O trabalho lembra que até recentemente, a política fiscal nas democracias ocidentais tem sido caracterizada por um “consenso notável” entre os partidos governantes, seja de centro-esquerda ou centro-direita, de que a contenção fiscal é a política apropriada para promover a estabilidade econômica e o crescimento.
As principais explicações para esta tendência, continua o trabalho, referem-se às restrições impostas pela integração internacional, o crescente apelo de soluções tecnocráticas ou a emergência de um novo consenso de política econômica, levando a um declínio dos principais partidos tradicionais.
Na Itália, pioneira desse suicídio político, os partidos tradicionais quase desapareceram e foram substituídos por novos partidos anti-establishment. O mesmo ocorreu na Espanha, com a ascensão do Podemos e do Vox, nos Países Baixos, com o Partido para a Liberdade (PVV) e o Fórum para a Democracia (FVD), na Suécia, com os Democratas Suecos, em Portugal com o Bloco de Esquerda e do Chega, e na França o Rassemblement National. Mesmo países aparentemente mais estáveis, como a Alemanha, testemunharam mudanças, com a percentagem de votos conjuntos dos Democratas-Cristãos e dos Social-democratas caindo de 76 por cento em 1998 para menos de 50 por cento em 2021.

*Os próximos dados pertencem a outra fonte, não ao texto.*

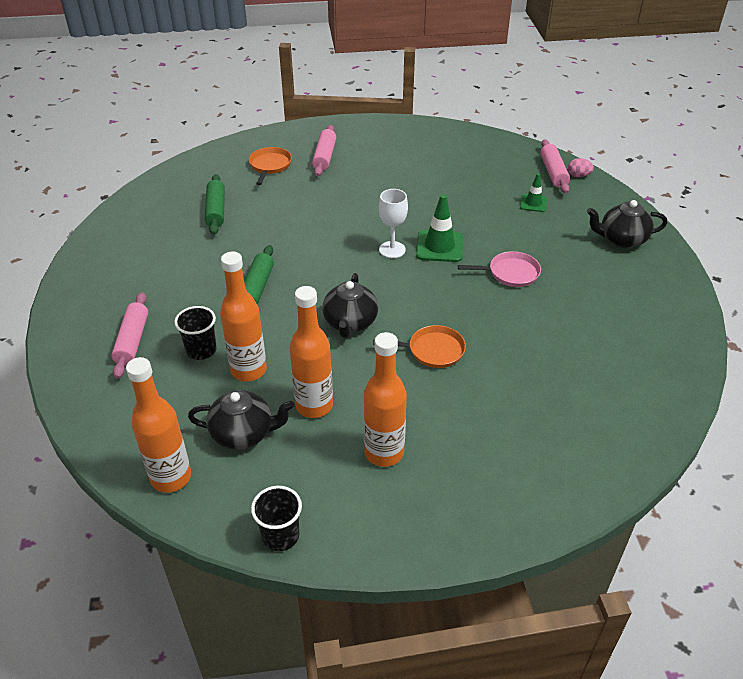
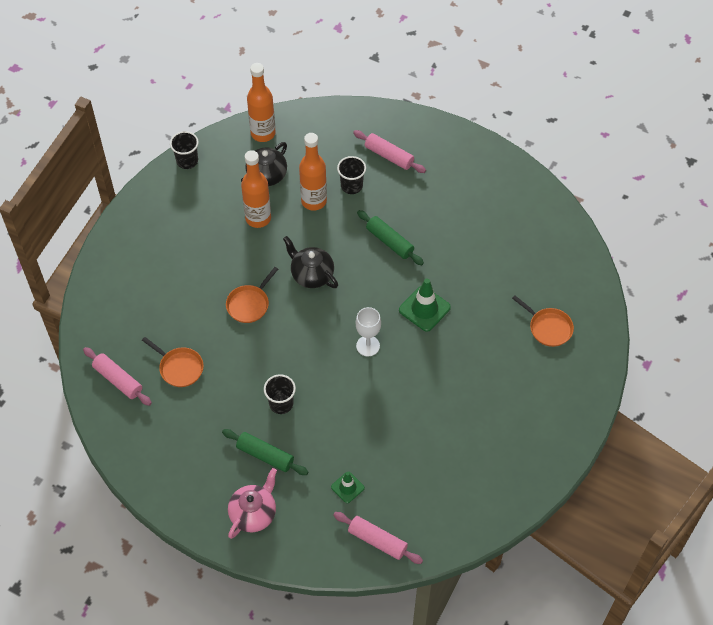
camera: 125 degrees right, 15 degrees up
(216, 210) = (506, 260): green rolling pin -> green rolling pin (265, 455)
(324, 157) = (534, 376): pink rolling pin -> pink rolling pin (118, 380)
(384, 452) = (196, 231): orange bottle -> none
(439, 246) = (347, 379): green traffic cone -> green traffic cone (424, 309)
(510, 273) = (281, 404): pink pan -> black cup
(561, 362) = (179, 368): none -> orange pan
(578, 175) = (357, 558): pink egg -> none
(621, 239) = (253, 513): black teapot -> pink teapot

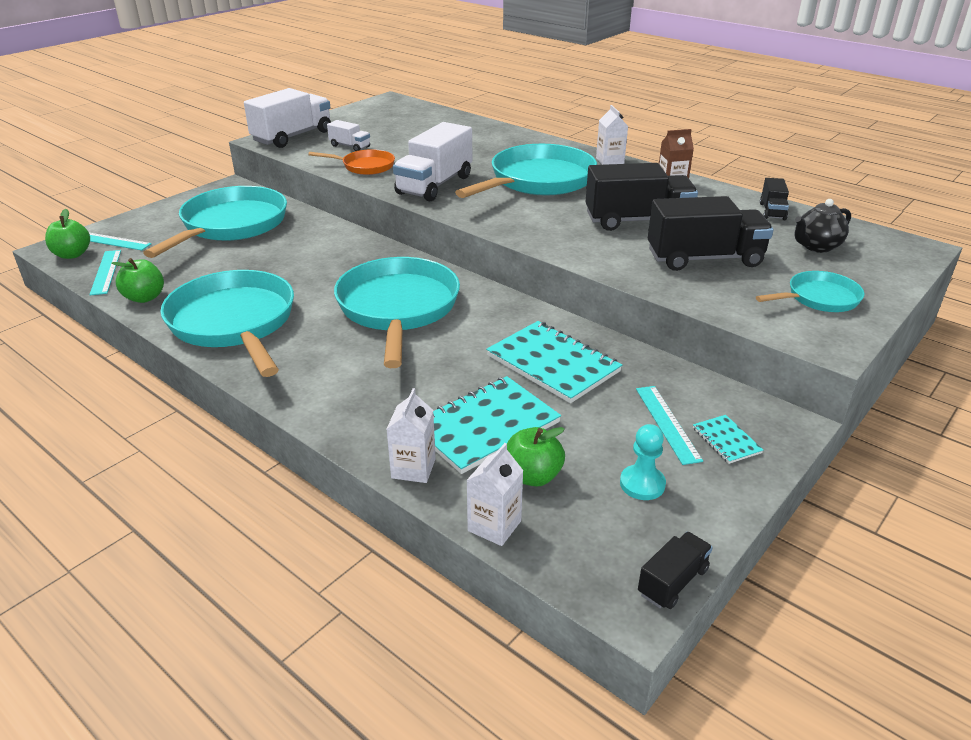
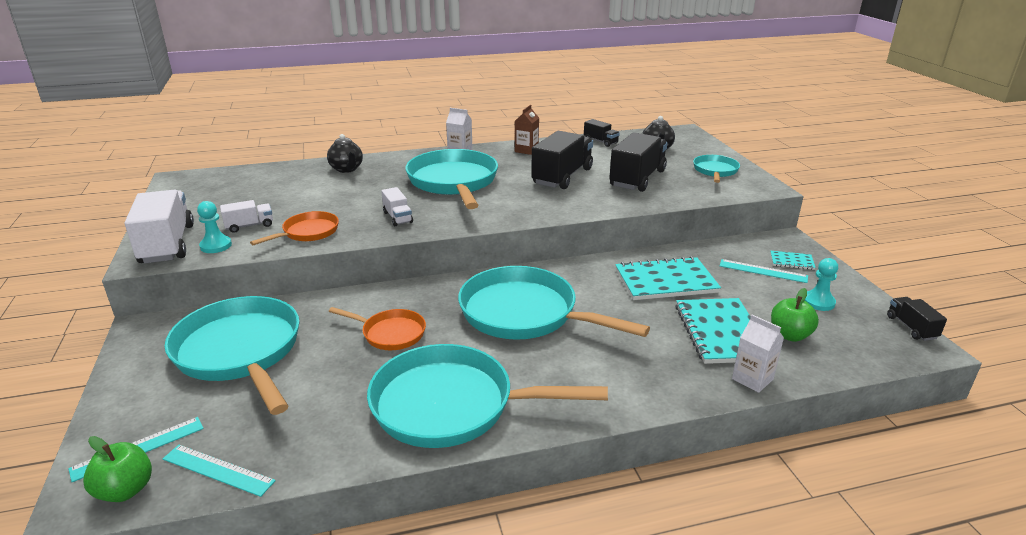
camera: 55 degrees left, 5 degrees down
(145, 297) = (324, 453): green apple -> none
(306, 265) = (390, 333): none -> orange pan
(308, 149) = (216, 246): none -> turquoise pawn
(434, 185) = (397, 217): white truck -> white truck, size x0.50
(494, 137) = (347, 169): none -> black teapot
(494, 526) = (834, 368): white carton -> none

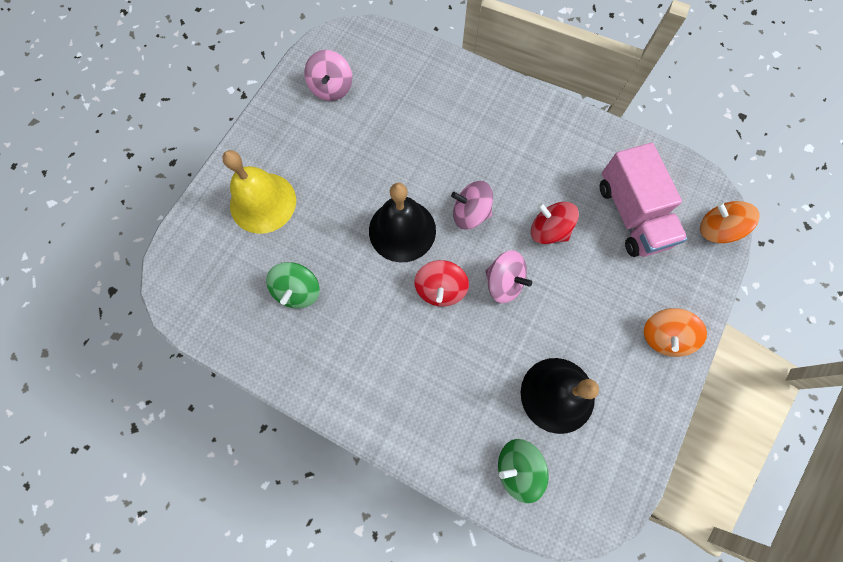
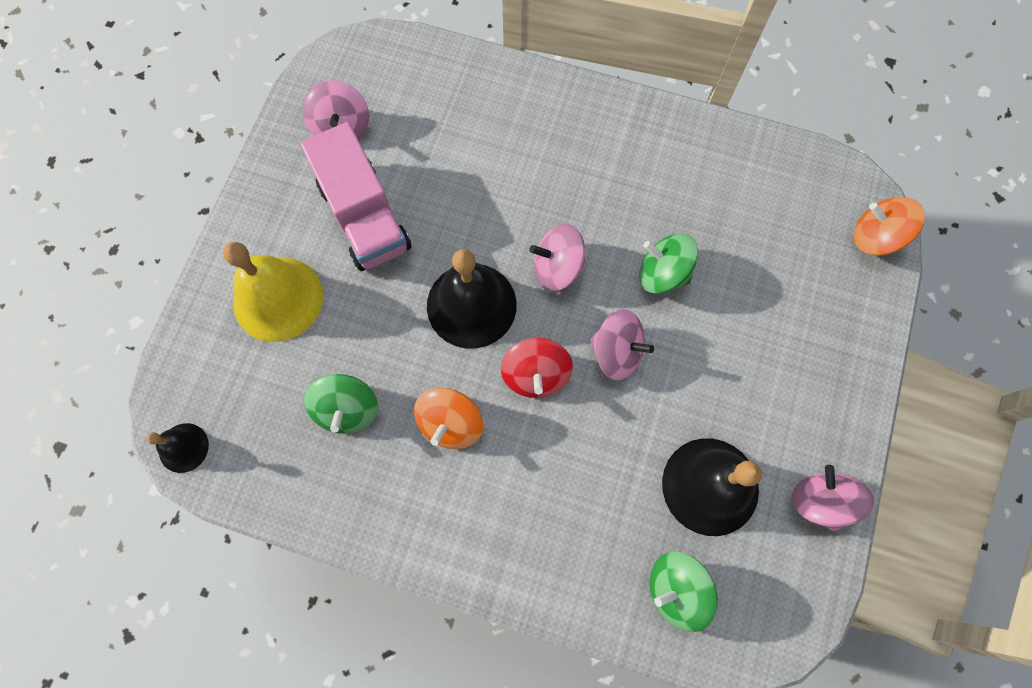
camera: 10 degrees left, 0 degrees up
(175, 298) = (183, 447): none -> black bell
(548, 230) = (662, 273): red spinning top -> green spinning top
(631, 214) = (765, 235): pink truck -> pink truck (364, 216)
(640, 421) = (819, 501): none -> pink spinning top
(663, 336) = (831, 386): orange spinning top -> orange spinning top (450, 423)

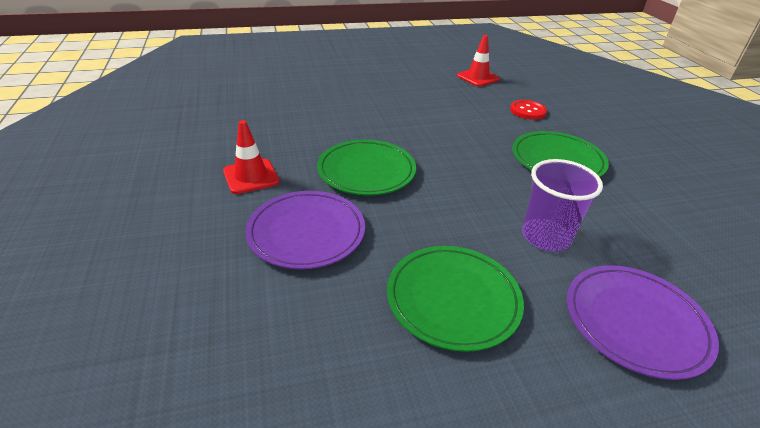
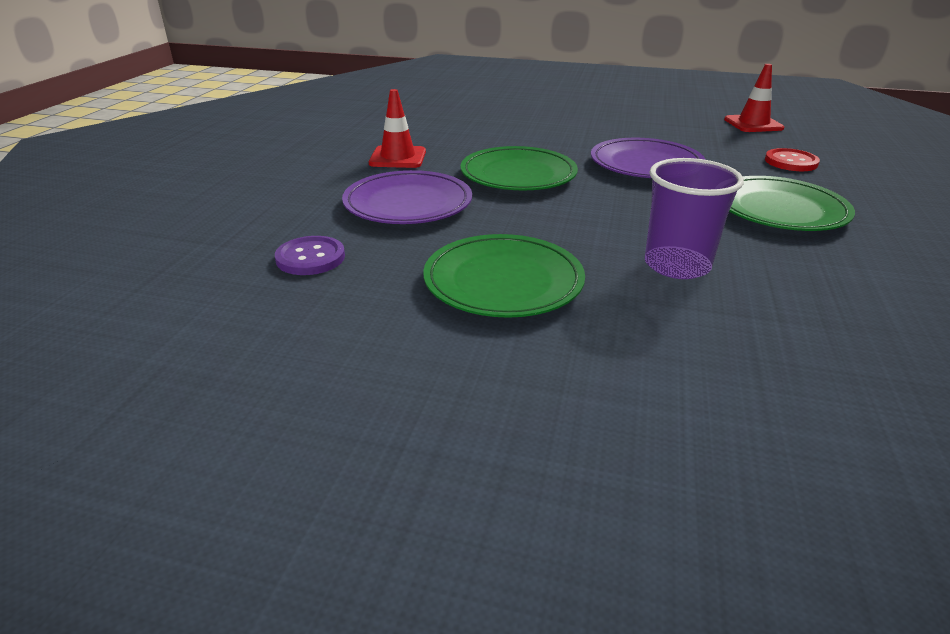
camera: 30 degrees right, 5 degrees down
(276, 334) = (310, 258): none -> purple button
(635, 322) = (711, 358): purple plate -> purple plate (646, 164)

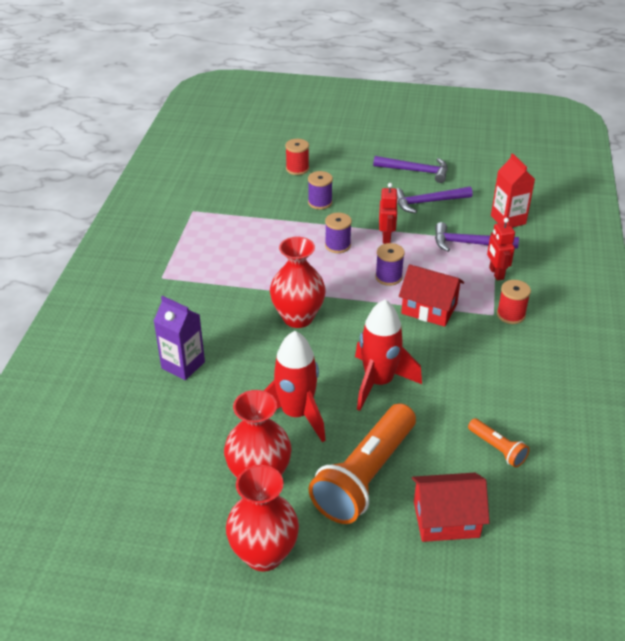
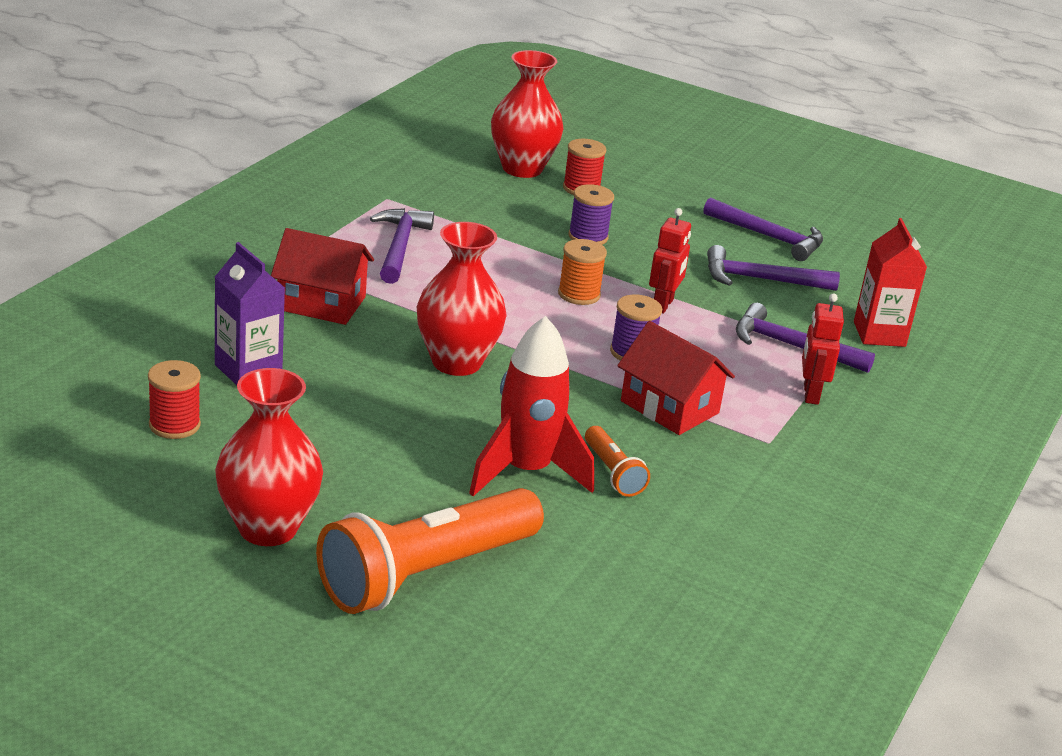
camera: 15 degrees right, 10 degrees down
(220, 244) = (400, 247): none -> purple hammer
(264, 554) = (212, 616): red vase -> red vase (522, 169)
(296, 414) = (373, 472): red rocket -> none
(337, 245) = (579, 294): purple spool -> orange spool
(446, 519) = (514, 661): red house -> red house (321, 303)
(497, 448) = (656, 603): orange flashlight -> orange flashlight (613, 472)
(510, 315) = (797, 450): red spool -> red spool (174, 425)

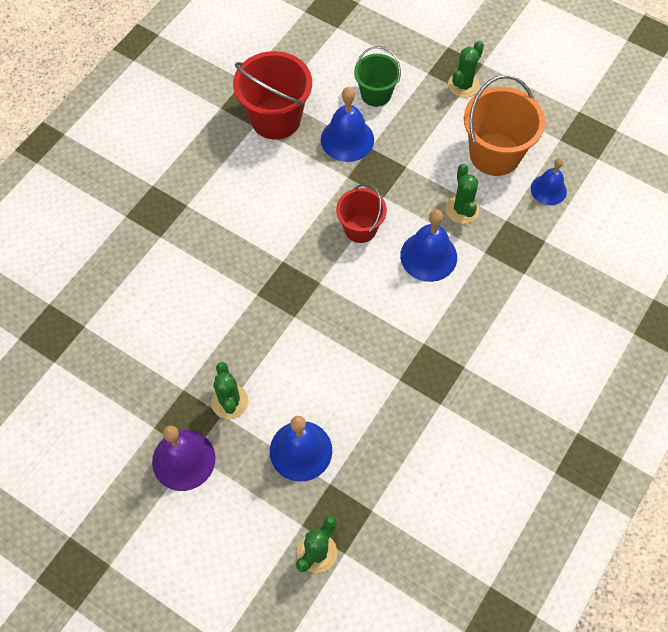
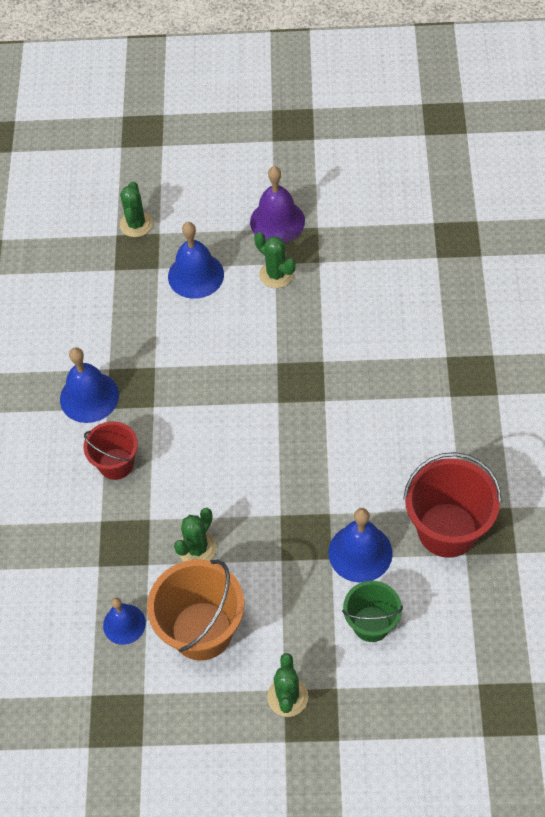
camera: 150 degrees right, 5 degrees down
(360, 228) = (279, 470): red bucket -> red bucket (116, 464)
(428, 256) = (199, 483): blue bell -> blue bell (89, 397)
(462, 209) = (197, 548): green cactus -> green cactus turned 75 degrees clockwise

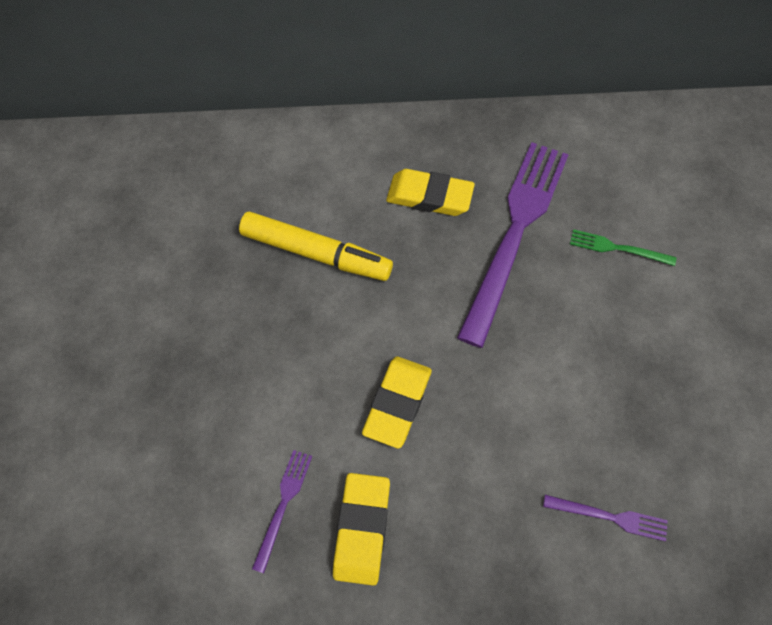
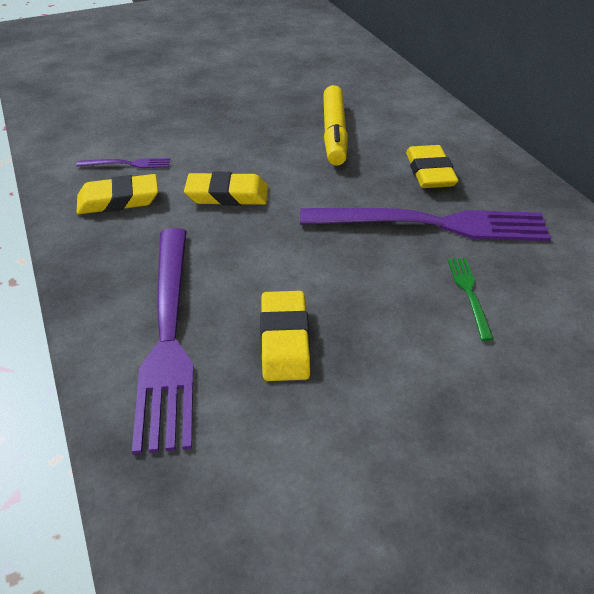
camera: 70 degrees right, 20 degrees down
(609, 517) = (168, 335): purple fork -> purple fork, size x2.38
(639, 415) = (284, 340): none -> yellow eraser

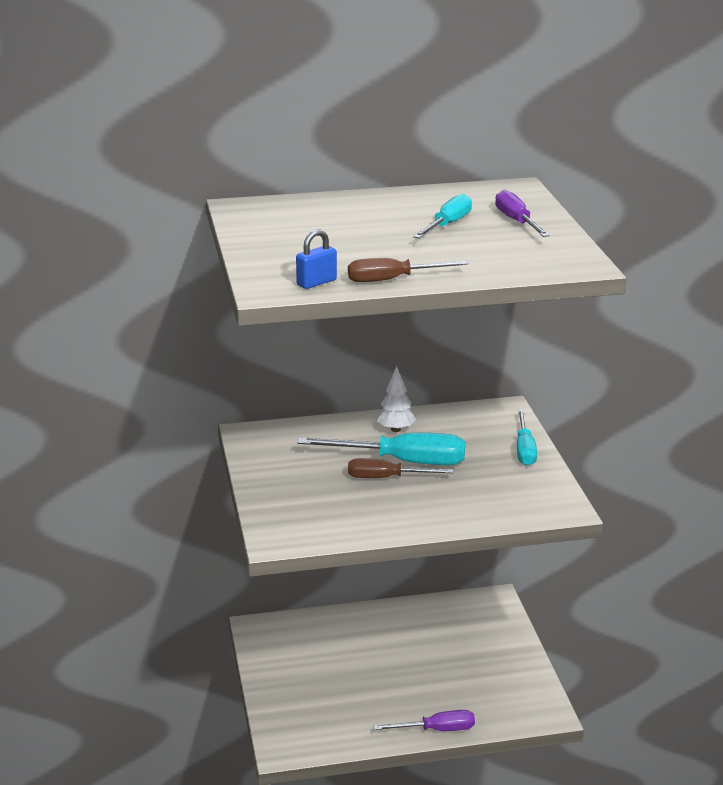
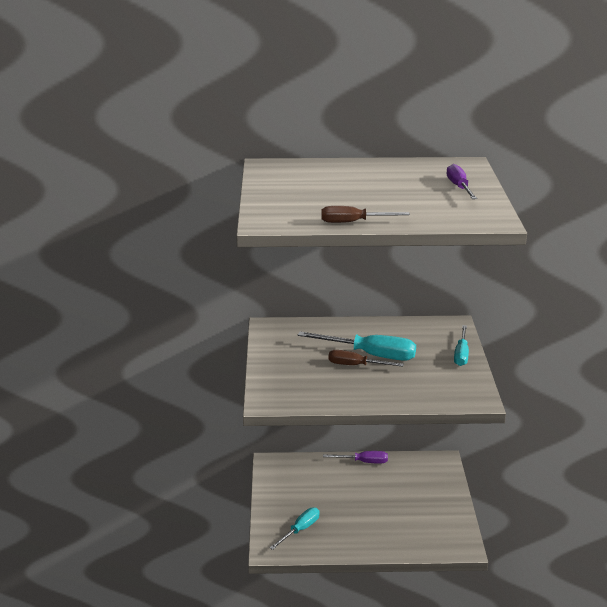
camera: 10 degrees right, 0 degrees up
(316, 282) = (298, 220): blue padlock -> none
(395, 429) = (372, 332): white tree -> none
(437, 730) = (380, 549): purple screwdriver -> purple screwdriver (363, 462)
(448, 225) = (408, 186): turquoise screwdriver -> turquoise screwdriver (300, 530)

Em geral, constata o trabalho, as análises da mudança e da polarização do sistema partidário concentram-se geralmente em fatores estruturais, como a globalização econômica e a digitalização), novas clivagens políticas e mudanças na política de classe, a crescente importância das identidades, cultura e imigração, ou crises econômicas.
Esta literatura, no entanto, tem ignorado principalmente o papel que os governos e as suas decisões econômicas desempenham em períodos de insegurança econômica. Quando os choques econômicos atingem os eleitores, os governos podem mediar os seus efeitos de diferentes maneiras. Sendo o principal instrumento de política econômica do governo, a política fiscal é decisiva para ajudar aqueles que sofrem com as mudanças econômicas. As políticas fiscais que os partidos propõem neste contexto são, portanto, importantes para a compreensão do comportamento político dos eleitores.
“Se a mudança estrutural cria a procura de uma política fiscal ativa, pelo menos entre um subgrupo do eleitorado, a austeridade fiscal desilude e aliena os eleitores . A contenção fiscal, sem oposição dos principais concorrentes, cria um grupo de eleitores insatisfeitos, sem uma alternativa anti-austeridade credível entre os principais partidos.
Quando os governos optam por cortes fiscais, os eleitores abandonam os partidos tradicionais, uma vez que ocupam posições semelhantes em áreas políticas relevantes. Ao desertar, alguns destes eleitores abstêm-se de votar, enquanto outros decidem apoiar partidos políticos não convencionais, muitas vezes radicais, que rejeitam a austeridade. No conjunto, ambas as decisões levam a um aumento da polarização do sistema partidário”.